The economic effect is also visible when comparing the average number of days international tourists stayed in Argentina, in relation to those who travelled abroad. The average amount spent abroad by Argentines has jumped by 1.3 percent from 14.1 nights per trip to 14.7 in the year so far, though foreign visitors cut down their average stay in Argentina from 14.8 nights to 14.2, a fall of 3.6 percent.

However, not all Argentines travelling abroad increased their stay, the report concluded. So-called “shopping tours,” in which residents travel to neighbouring countries such as Chile and Paraguay to shop, were also noted in the statistics by the authors.

Brazilians lead, as number of nights falls

The report’s latest statistics, looking at the month of May showed that tourists from Brazil — Argentina’s neighbour and the mostpopulous country in the region — was the major driver behind the country’s modest growth in visiting tourists, with that group increasing by 13.9 percent from the same month last year to reach almost 50,000 tourists. Some experts believe this jump is in part due to the rate of the reais to the peso at the beginning of the year, which jumped from 4.6 reais per peso at the start of the year to 4.9 in May.

The average stay for Brazilians only increased by 1.5 percent to 6.1 days on average, however, meaning the emphasis remains on short trips.

The second biggest increase in visitors was seen in Paraguayan tourists, whose numbers rose 7.3 percent in May 2017 (compared to May 2016), reaching a total of 5,400. Those arriving from the rest of the Americas (not including Mercosur countries) increased by 5.7 percent to total 25,700.

All visitors on average, however, are staying less time in Argentina. The average stay in total for tourists was 11.6 nights in May 2017, with those staying the longest being Europeans at 21.9 nights, followed by the Americans and Canada at 15.5 nights and countries forming part of the rest of America at 14.5 nights.

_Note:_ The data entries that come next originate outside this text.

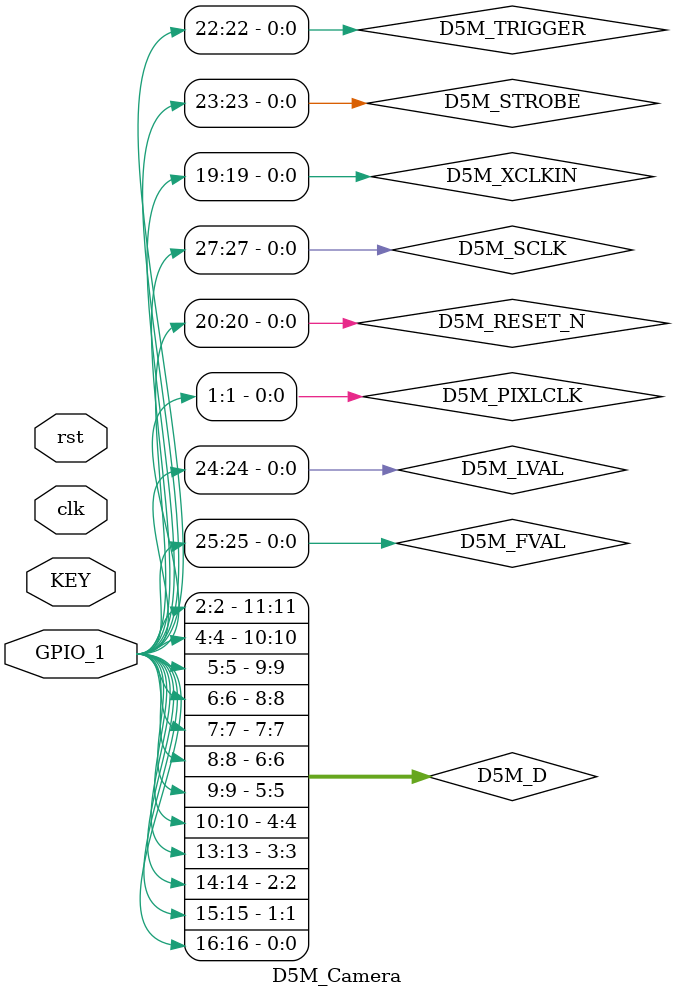
<source format=sv>

module D5M_Camera (input clk, input rst, inout [40:1] GPIO_1, input [3:0] KEY
                    // SDRAM IO
                    );

    logic		    [11:0]		D5M_D;          // input
    logic		          		D5M_FVAL;       // input
    logic		          		D5M_LVAL;       // input
    logic		          		D5M_PIXLCLK;    // input
    logic		          		D5M_RESET_N;    // output
    logic		          		D5M_SCLK;       // output
    logic		          		D5M_SDATA;      // inout
    logic		          		D5M_STROBE;     // input
    logic		          		D5M_TRIGGER;    // output
    logic		          		D5M_XCLKIN;     // output

    // MAKE SURE YOU USE BIDIRECTIONAL PORTS CORRECTLY
    assign D5M_D = {GPIO_1[2], GPIO_1[4], GPIO_1[5], GPIO_1[6],
                    GPIO_1[7], GPIO_1[8], GPIO_1[9], GPIO_1[10],
                    GPIO_1[13], GPIO_1[14], GPIO_1[15], GPIO_1[16]};
    assign D5M_FVAL = GPIO_1[25];
    assign D5M_LVAL = GPIO_1[24];
    assign D5M_PIXLCLK = GPIO_1[1];
    assign GPIO_1[20] = D5M_RESET_N;
    assign GPIO_1[27] = D5M_SCLK;
    // Assignment for D5M_SDATA
    assign D5M_STROBE = GPIO_1[23];
    assign GPIO_1[22] = D5M_TRIGGER;
    assign GPIO_1[19] = D5M_XCLKIN;

    /*
    Modules from demo being used:
        RAW2GREY
            Line_Buffer1 being used internally (Needs to be modified)
        CCD_Capture
        Reset_Delay
        Sdram_Control (Needs to be modified)
        sdram_pll
        I2C_CCD_Config???



    Quartus IP's to keep in mind:
        On Chip Memory/FIFO
        On Chip Memory/Shift register (RAM-based)
    */



endmodule
</source>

Overall, the average number of nights in Argentina decreased by 2.8 percent in May, in comparison to the same month last year.

The International Tourism Survey takes its data from measurements totalling an estimated 50 percent of all tourism in the country, taking into account the Ezeiza international airport, Jorge Newberry, the Buenos Aires Port and Córdoba International Airport.

Tourism recovering

Although the growth in international tourism was tepid on the whole, it continues the positive trend seen since the numbers began to freefall in 2012, a year after having reached a historic record in 2011. From 2003 until 2011, the numbers of foreign visitors visiting Argentina had grown rapidly year-on-year.

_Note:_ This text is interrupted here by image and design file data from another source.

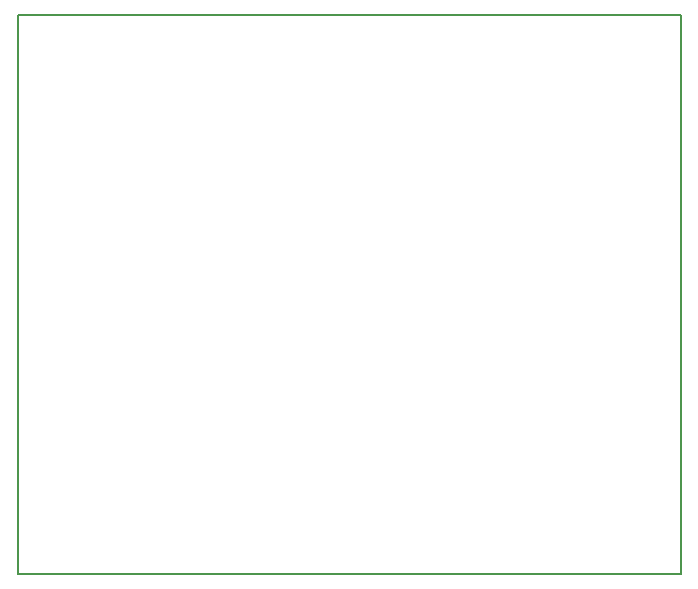
<source format=gm1>
G04 MADE WITH FRITZING*
G04 WWW.FRITZING.ORG*
G04 DOUBLE SIDED*
G04 HOLES PLATED*
G04 CONTOUR ON CENTER OF CONTOUR VECTOR*
%ASAXBY*%
%FSLAX23Y23*%
%MOIN*%
%OFA0B0*%
%SFA1.0B1.0*%
%ADD10R,2.217250X1.868770*%
%ADD11C,0.008000*%
%ADD10C,0.008*%
%LNCONTOUR*%
G90*
G70*
G54D10*
G54D11*
X4Y1865D02*
X2213Y1865D01*
X2213Y4D01*
X4Y4D01*
X4Y1865D01*
D02*
G04 End of contour*
M02*
</source>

When examining the number of international tourists visiting the country during the same five-month period between 2013 and 2015, two trends can be identified. The first five months of 2013 saw 2.2 million total international tourists visiting the country, before rising to 2.6 million in 2014 and 2.67 million in 2015. In those years, residents travelling abroad measured fell from 3.49 million in 2013 to 3.42 million in 2014, before spiking at 3.8 million in 2015.

“Foreign tourism to the country has been going through a sustained recovery. The progress in better airline connectivity, international direct flights to different national destinations, is bringing Argentina closer to the rest of the world,” Tourism Minister Gustavo Santos told Télam this week.

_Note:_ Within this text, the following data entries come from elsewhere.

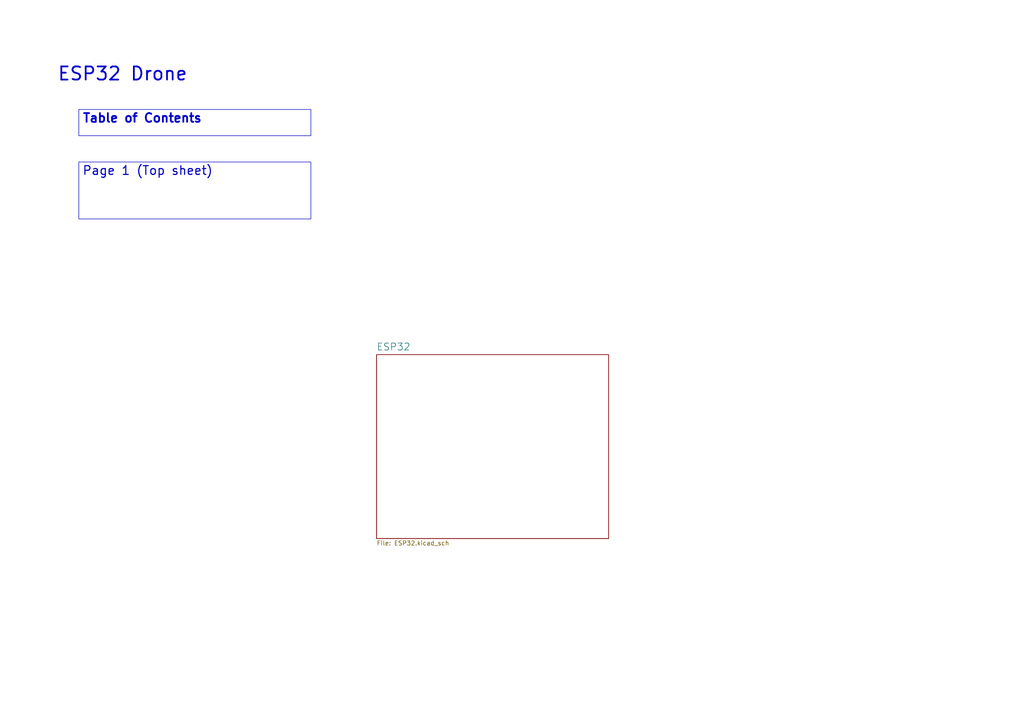
<source format=kicad_sch>
(kicad_sch
	(version 20250114)
	(generator "eeschema")
	(generator_version "9.0")
	(uuid "649aa90d-65a5-44ae-b19f-257210565ad8")
	(paper "A4")
	(title_block
		(title "ESP32 Drone")
		(date "2025-11-17")
		(rev "November 11")
		(comment 4 "Author: Francisco Flores Martinez")
	)
	(lib_symbols)
	(text "ESP32 Drone"
		(exclude_from_sim no)
		(at 35.56 21.59 0)
		(effects
			(font
				(size 3.81 3.81)
				(thickness 0.508)
				(bold yes)
			)
		)
		(uuid "b4b779cd-2f01-49b2-ba5b-c16b31310263")
	)
	(text_box "Table of Contents\n"
		(exclude_from_sim no)
		(at 22.86 31.75 0)
		(size 67.31 7.62)
		(margins 0.9525 0.9525 0.9525 0.9525)
		(stroke
			(width 0)
			(type solid)
		)
		(fill
			(type none)
		)
		(effects
			(font
				(size 2.54 2.54)
				(thickness 0.508)
				(bold yes)
			)
			(justify left top)
		)
		(uuid "5eefe7e1-d107-460c-89e1-b10afcd15c91")
	)
	(text_box "Page 1 (Top sheet)\n"
		(exclude_from_sim no)
		(at 22.86 46.99 0)
		(size 67.31 16.51)
		(margins 0.9525 0.9525 0.9525 0.9525)
		(stroke
			(width 0)
			(type solid)
		)
		(fill
			(type none)
		)
		(effects
			(font
				(size 2.54 2.54)
				(thickness 0.3175)
			)
			(justify left top)
		)
		(uuid "93e02e61-9eb5-4c3f-9c1f-cf2be5402d91")
	)
	(sheet
		(at 109.22 102.87)
		(size 67.31 53.34)
		(exclude_from_sim no)
		(in_bom yes)
		(on_board yes)
		(dnp no)
		(fields_autoplaced yes)
		(stroke
			(width 0.1524)
			(type solid)
		)
		(fill
			(color 0 0 0 0.0000)
		)
		(uuid "bb3bdf53-011c-426b-851f-fe7cbe6e59f0")
		(property "Sheetname" "ESP32"
			(at 109.22 101.7774 0)
			(effects
				(font
					(size 2.032 2.032)
				)
				(justify left bottom)
			)
		)
		(property "Sheetfile" "ESP32.kicad_sch"
			(at 109.22 156.7946 0)
			(effects
				(font
					(size 1.27 1.27)
				)
				(justify left top)
			)
		)
		(instances
			(project "ESP32_Drone"
				(path "/649aa90d-65a5-44ae-b19f-257210565ad8"
					(page "2")
				)
			)
		)
	)
	(sheet_instances
		(path "/"
			(page "1")
		)
	)
	(embedded_fonts no)
)

</source>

The growth in tourism, however, is believed to be driven mostly by business travel. This is because the country is viewed as “expensive” for tourists due to continuing high levels of inflation. Yet corporate trips still have grown slowly in the meantime, as the government pushes to reshape the economy and generate more investment. With events like the G20 coming next year, this trend is expected to continue.

“There are a few more tourists, but in general the increase in foreigners is explained by corporate trips. For tourists in general, Argentina is expensive, because of the stable dollar in this inflationary context. This equation leads to less visiting tourists and more people travelling abroad,” hotel consultant Arturo García Rosa, the president of Sahic and RHC Latin America told the El Cronista newspaper this week.

García Rosa believes that the year would end on a positive note and that numbers will pick up even more in the first half of 2018 due to an anticipated increase in business travel.